Bien avant Albert, et mon mariage avec Giuseppe, j’ai beaucoup flirté. Libre de tout, aventurière, curieuse, passions courtes, vite retombées. Du fait de moi, du fait de l’autre ? Vie de bazar, au jour le jour, fragilités ou forces qui se heurtent ? En tout cas, pas volage, pas nymphomane. Une sorte de vie expérimentale, entre deux histoires importantes. Je m’aperçois, avec le recul des ans, que dans le tas il y a eu des avocats, il y a eu des acteurs… mais jamais il n’y a eu de médecin.
Ce que l’on dit des acteurs des premières pièces romaines, des gestes qui cherchent trop l’effet, sortis des prétoires, à l’ancienne.

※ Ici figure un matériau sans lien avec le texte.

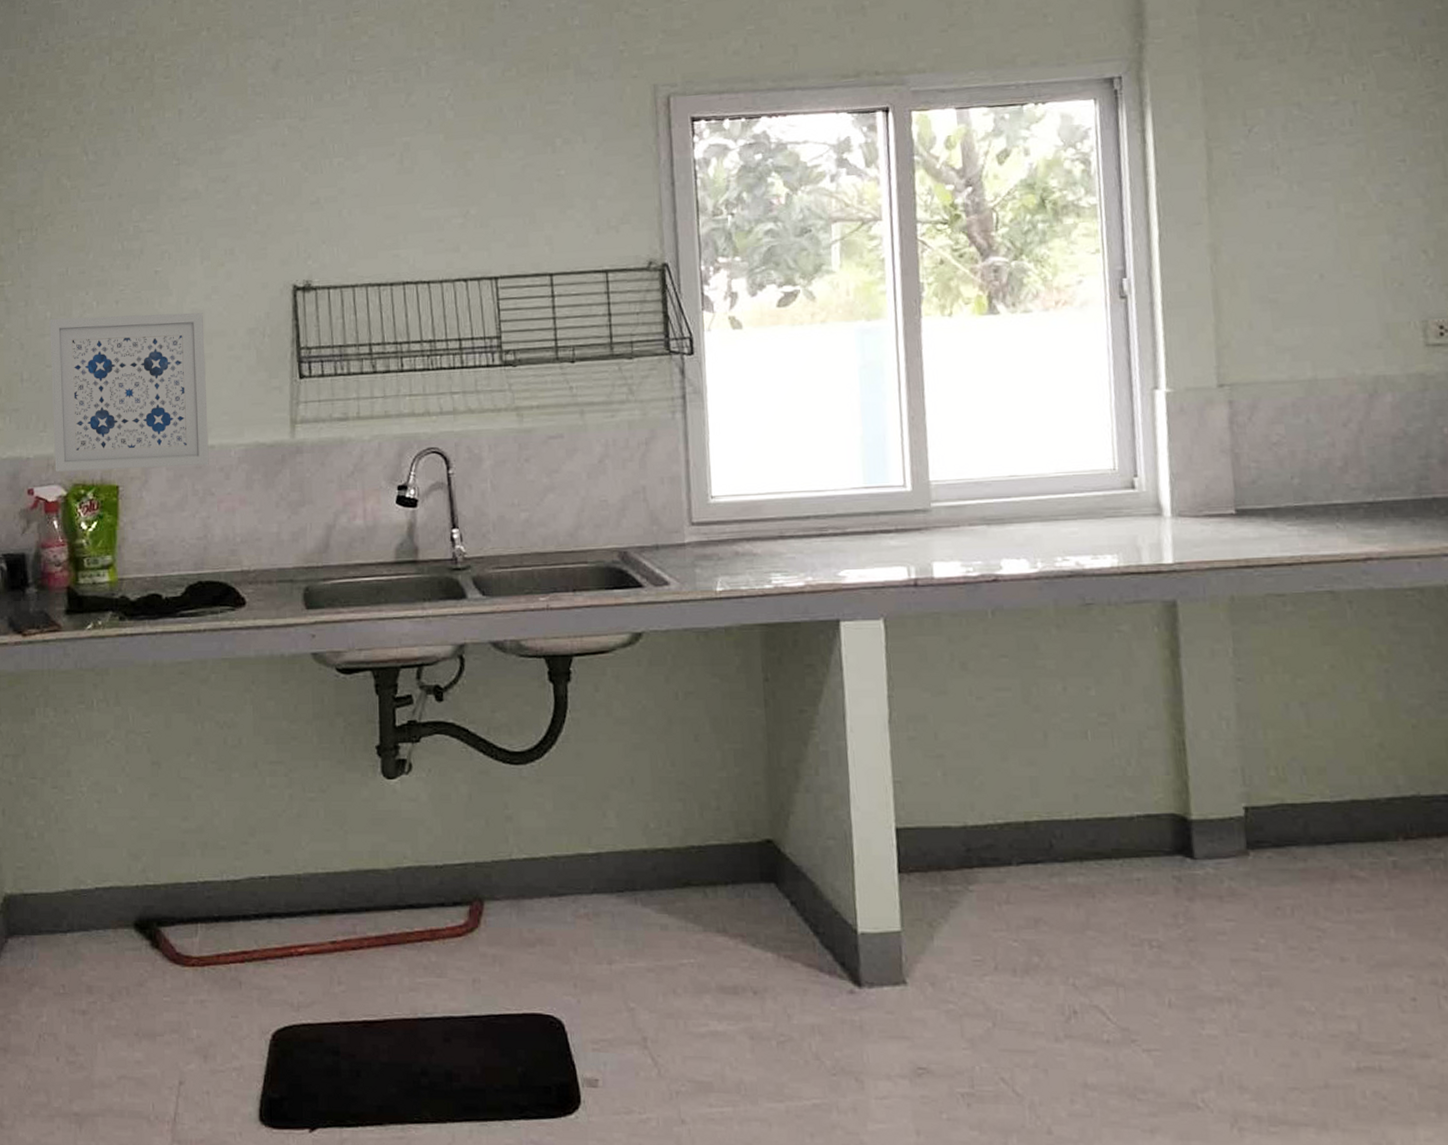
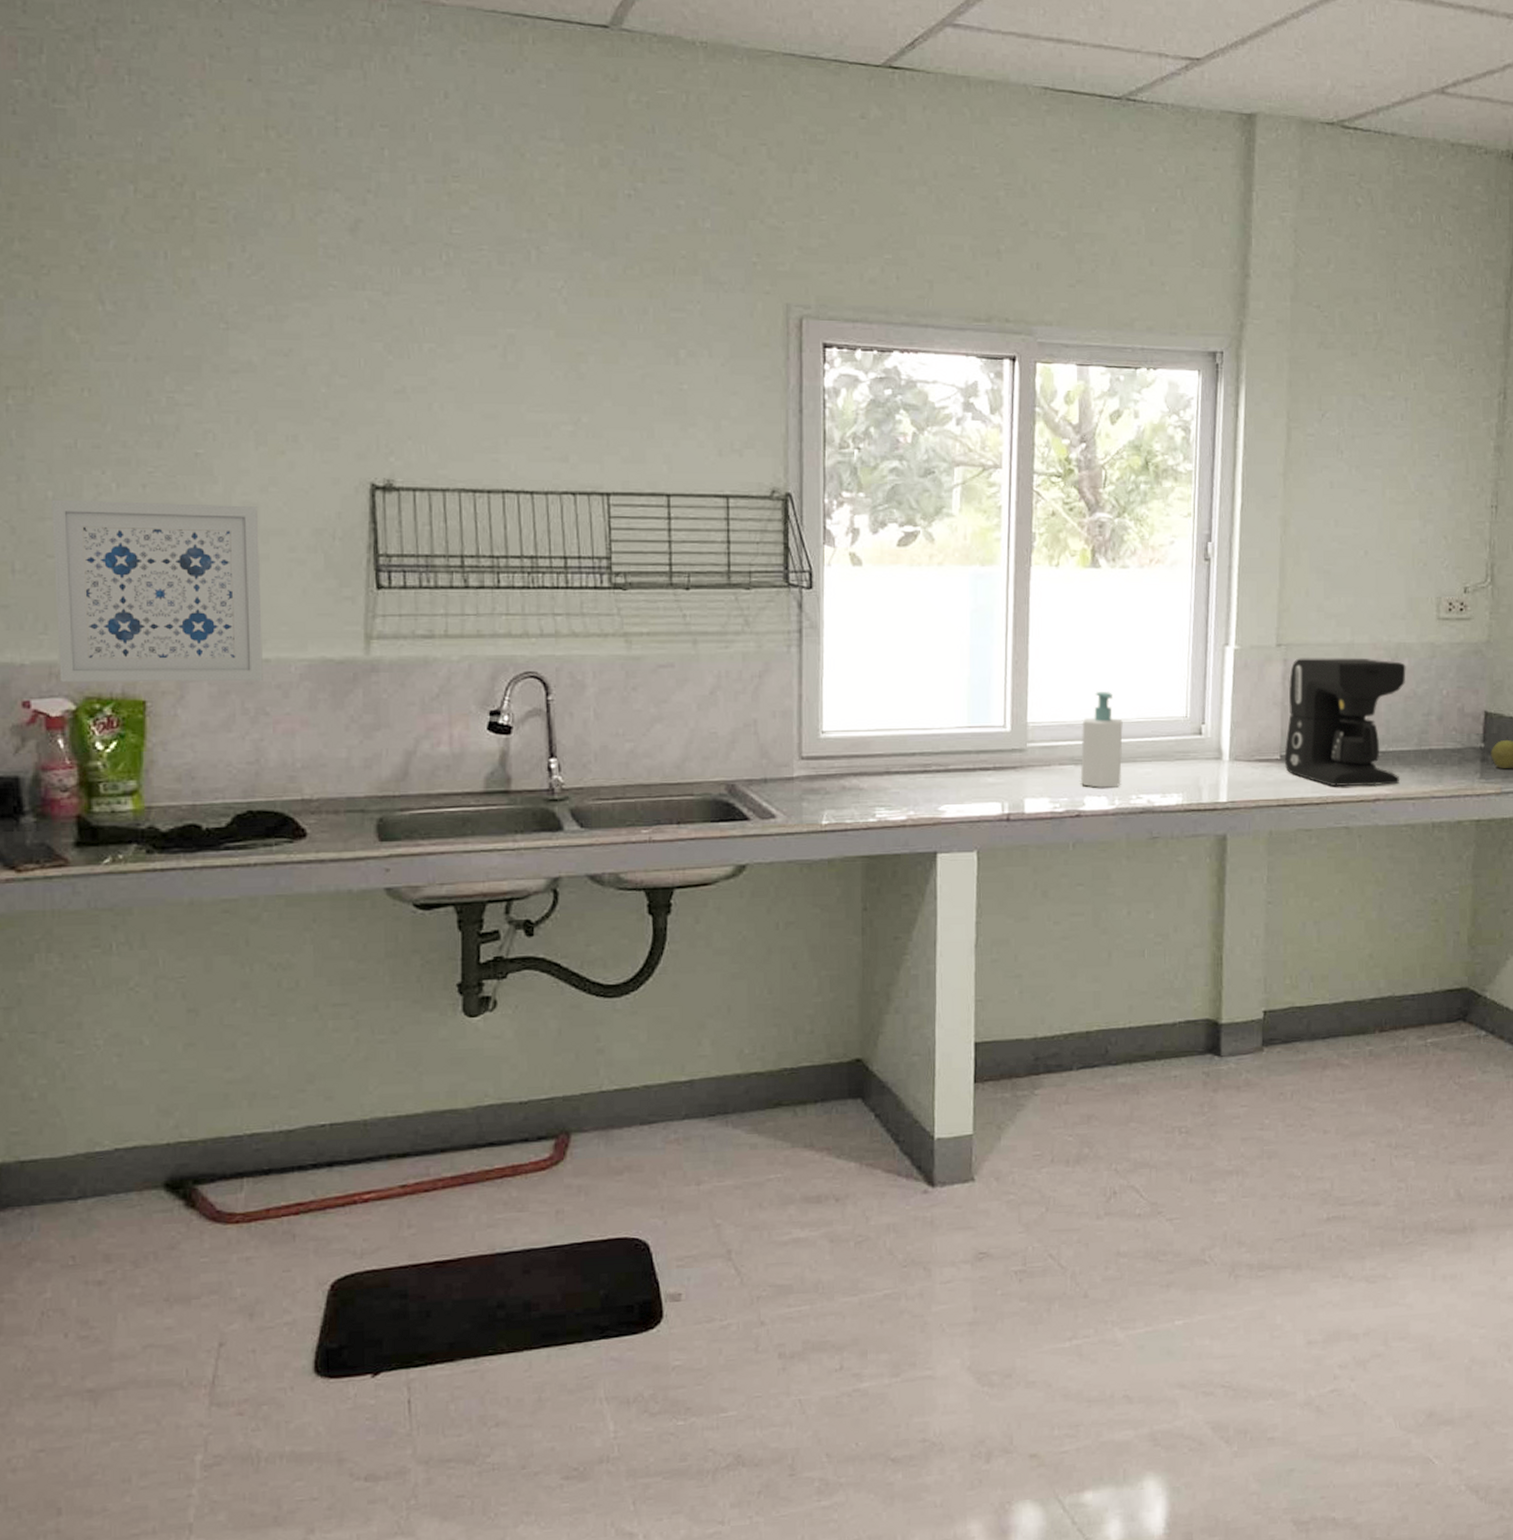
soap bottle: none [992,445,1043,550] -> present [1080,692,1123,788]
coffee maker: none [1238,395,1398,545] -> present [1284,658,1406,787]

Et la voix qui porte… On me dit aussi que ma voix porte : « Tu parles trop fort », répètent les collègues, épuisés de m’entendre derrière la paroi. « Arrête de crier, je t’entends ! » me sermonne même Zita. Giuseppe, la Méditerranée, ça ne l’a jamais dérangé. Albert non plus, c’est pratique pour se parler d’un bout à l’autre de chez lui.
Les mauvaises choses sont plus fréquentes que les bonnes. Une fois cette réalité posée, je peux tomber très bas, un rien m’achève certains jours, mais tout de même, je me relève. Quand Zita demande s’il y a un trou blanc, pour sortir, quand on est aspiré par le trou noir, ce truc astronomique qui la fait flipper depuis qu’elle l’a vu dans un dessin animé, je réponds que oui, j’en suis la preuve.
Cette envie de tout raconter comme à la veille de mourir, d’aimer pour toujours, ou de disparaître sans laisser de traces, nous et cette fête autour, après les explosions de la manifestation, m’avait galvanisée. Nous ne nous étions plus embrassés après le baiser du porche, je commençais à me demander si ce baiser n’était pas accidentel.
Les femmes dont j’ai le plus peur, ce sont les prisonnières, avec Albert. Il me parle de ce lien particulier. Une terroriste algérienne, surtout, poseuse de bombes en Europe. Jamais de victimes, attentats ratés, attrapée lors du dernier avec une grenade dans chaque bonnet de son soutien-gorge. Je me demande si les terroristes masculins la moquent ou l’admirent.
Quand j’essaie de lui parler arabe, elle m’imite en déformant exprès, moqueuse. Plus tard, elle s’apercevra que son morceau d’ombre est un soleil, celui que ma mère recherchait à travers le hublot de sa cuisine, cité Massue. Celui que ma grand-mère guettait entre les rameaux des palmiers. Celui que je trouve dans les bras d’Albert.
Quelle sera sa part d’Arabe ? Qu’en gardera-t-elle de beau ? Son prénom et son nom sont italiens, même si zit, c’est l’huile d’olive dans la langue de mon sang. L’huile des champs d’oliviers récupérés tard par mon père, mais dont j’ai entendu crier la souffrance depuis toujours : « Si ton père reprenait les champs, nous n’aurions plus de problèmes d’argent », répétait ma mère. Parfois elle ajoutait : « Ils viennent de Californie arracher les oliviers de mille ans, Ayed n’aurait jamais permis ça ! » Cette huile très forte de l’île qui partait en jarres conquérir les mers.